Relevance: An upgrade suggestion without traceable reasoning is untrustworthy — developers need to know why a library is flagged, not just that it is. Current Implementation: The plugin produces evidence-based confidence scores backed by codebase fingerprinting, usage analysis, and framework-specific knowledge. Enhancement: Apply chain-of-thought reasoning traces — each score surfaces the 3-5 evidence items that drove it, ranked by weight, so developers can challenge the reasoning and the system can be corrected without a full re-analysis.
Relevance: Upgrade intelligence is only as good as its accuracy. The system must evaluate its own recommendations against ground truth (past upgrades, known breaking changes, actual migration effort). Current Implementation: Confidence scoring and tech debt forecasting quantify uncertainty. The impact preview feature shows before/after states. Enhancement: Implement self-evaluation against a known-outcomes corpus — when the user acts on a suggestion (or explicitly rejects it with feedback), that outcome is stored and used to calibrate future confidence scores for similar patterns. This creates a learning loop that improves precision over time.
Relevance: A list of upgrade suggestions without sequencing is a backlog, not a plan. Dependencies between upgrades (upgrade A before B; C and D can be batched) must be explicit. Current Implementation: The plugin generates upgrade roadmaps with phased sequencing, batching compatible upgrades and separating high-risk changes. Enhancement: Apply formal dependency-aware planning — model the upgrade space as a directed acyclic graph where edges represent compatibility dependencies. The roadmap planner finds the optimal topological ordering that minimizes re-work while maximizing parallelism within each phase.
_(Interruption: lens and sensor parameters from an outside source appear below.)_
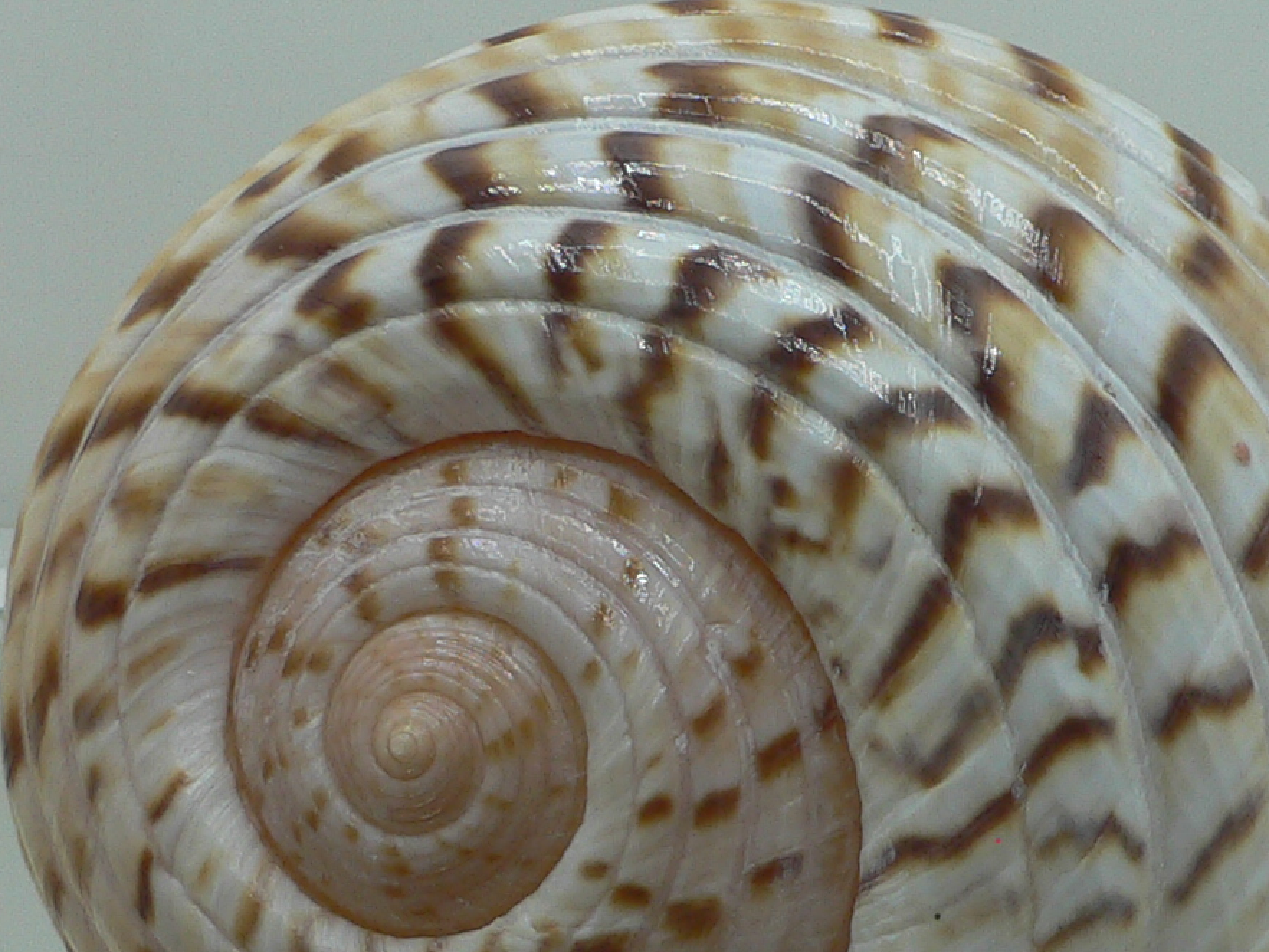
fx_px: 2934
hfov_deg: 24.3
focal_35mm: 80
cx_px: 836
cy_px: 627
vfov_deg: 18.4
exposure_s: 1/80
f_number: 2.8
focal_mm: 4.6
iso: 80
Relevance: Not all 8 dimensions require the same analytical depth. A routine patch-level version bump needs less reasoning than a major framework migration recommendation. Current Implementation: Model routing selects analysis depth based on upgrade complexity and dimension criticality, using lightweight models for straightforward checks and deeper reasoning for complex architectural recommendations. Enhancement: Apply dynamic resource allocation — the orchestrator monitors token usage per dimension in real time and reallocates budget from low-signal dimensions to high-signal ones. If security analysis is producing dense findings, it gets more tokens; if UX analysis finds nothing noteworthy, it exits early and cedes its budget.
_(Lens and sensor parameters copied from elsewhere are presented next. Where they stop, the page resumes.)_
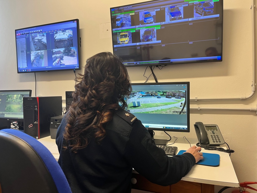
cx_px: 128
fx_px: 193
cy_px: 96
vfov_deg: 53.1
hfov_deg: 67.3
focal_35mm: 26
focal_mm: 5.1
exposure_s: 1/50
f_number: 1.6
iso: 125
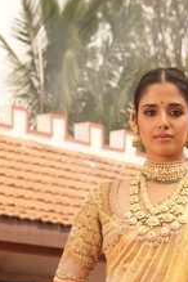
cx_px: 161
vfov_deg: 15.1
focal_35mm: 130
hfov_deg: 10.5
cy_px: 358
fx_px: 1018
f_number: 5
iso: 1250
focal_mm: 37
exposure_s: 1/4000
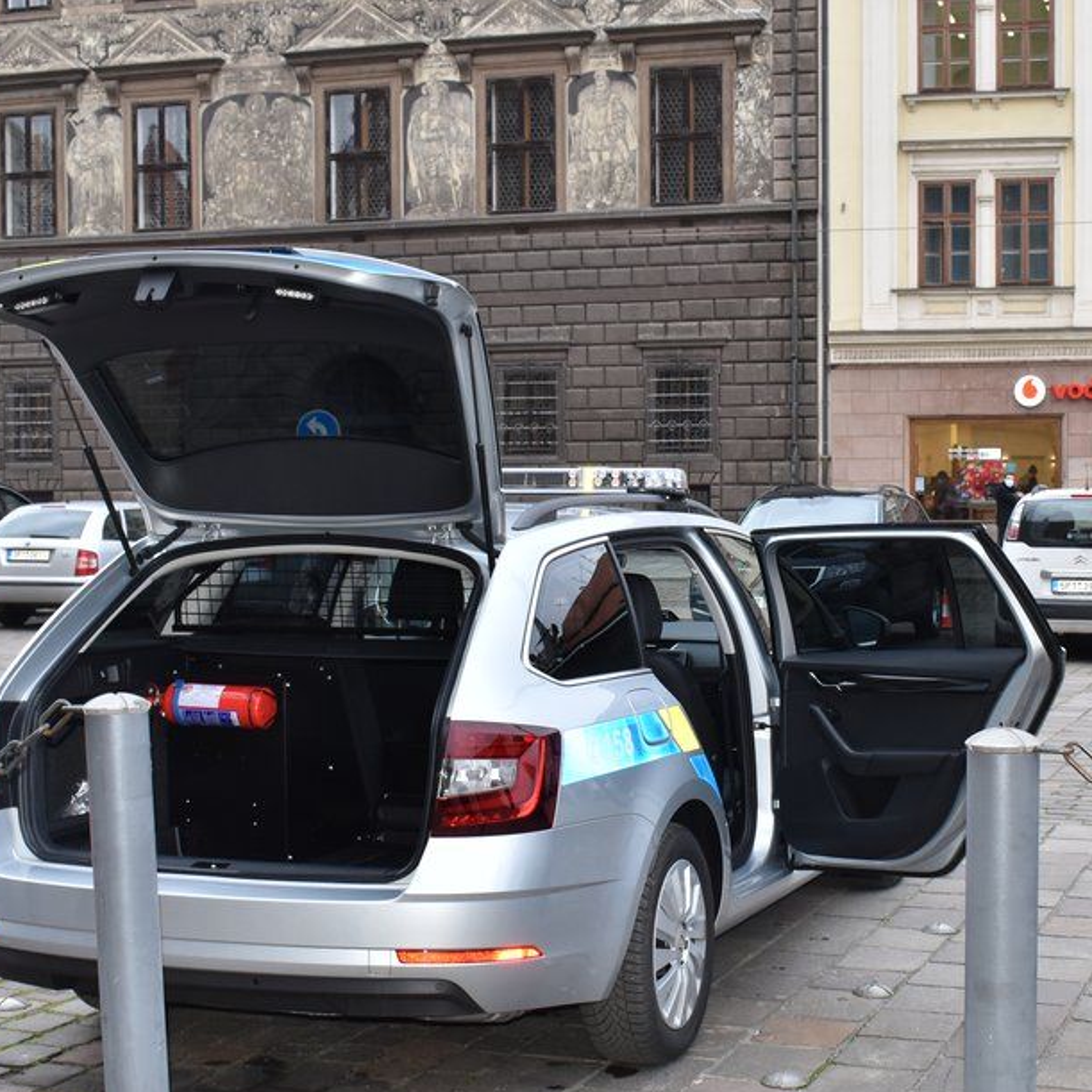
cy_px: 580
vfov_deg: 29.7
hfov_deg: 29.6
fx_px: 2060
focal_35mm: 58
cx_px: 693
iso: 500
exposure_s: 1/60
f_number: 8
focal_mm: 27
Parallelization ──────► Multi-Agent Council ──────► Reflection
│ │ │
│ ▼ │
│ Reasoning ◄────────────────────┘
│ (Evidence Traces)
│ │
▼ ▼
Resource-Aware ──────► Evaluation ──────────────► Planning
(Model Routing) (Confidence + Calibration) (Roadmaps)
Flow: Parallel dimension agents (Parallelization) run concurrently under budget control (Resource-Aware). Each agent produces evidence-traced reasoning (Reasoning) that feeds the council (Multi-Agent). The council applies self-critique (Reflection), yielding calibrated scores (Evaluation) that feed into sequenced roadmaps (Planning). User outcomes loop back to recalibrate future evaluations.